1 substrate, 2 layers, 3 target, 4 U-shaped member, 5 electrodes, 6 yokes, 7 permanent magnets, 8
Permanent magnet, 9 Permanent magnet, 10 DC power supply, 1
DESCRIPTION OF SYMBOLS 1 inductor, 12 inductor, 13 sputtering groove (area), 14 sputtering groove (area), 15 coating chamber, 15a coating chamber, 16 gas cylinder, 17 gas cylinder, 18 valve, 19
Valve, 20 inflow pipe, 21 inflow pipe, 24 isolation plate, 26 opening, 27 conductive wire (ground), 28
Conductive wire, 29 capacitor, 30 support pin,
31 capacitors

 ─────────────────────────────────────────────────── —————————————————————————————————————————————————————————————————————————————— In In Inventors Michael Schieler Germany

Claims (2)

[Claims] 1. A coating chamber (15, 15) having a power supply (10), which can be evacuated and into which a reaction gas can be introduced.
a) indium-tin, of the type connected to a cathode (5) located in a) and electrically connected to a target (3) to be sputtered, which deposits the sputtered particles on a substrate (1).
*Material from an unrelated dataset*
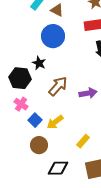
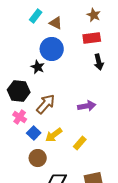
black star: (39, 63) -> (38, 67), moved
brown arrow: (58, 86) -> (46, 104), moved
yellow rectangle: (83, 141) -> (80, 143), moved

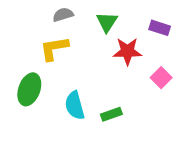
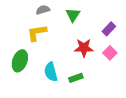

A holding means for connecting the target (3) to the cathode base in the device for coating the substrate with oxide, the target (3) to be sputtered being held at a distance (a) to the cathode (5); (30, 31) is provided,
An apparatus for coating a substrate with indium-tin-oxide. 2. A coating chamber (15, 15) having a power supply (10), which can be evacuated and into which a reaction gas can be introduced.
a) indium-tin, of the type connected to a cathode (5) located in a) and electrically connected to a target (3) to be sputtered, which deposits the sputtered particles on a substrate (1). A flat heater is arranged between the cathode base (4) and the target (3) in the device for coating the substrate with the oxide, and the heating surface of the flat heater directly contacts the back surface of the target (3). And a controlled heating of the target, an apparatus for coating a substrate with indium-tin-oxide.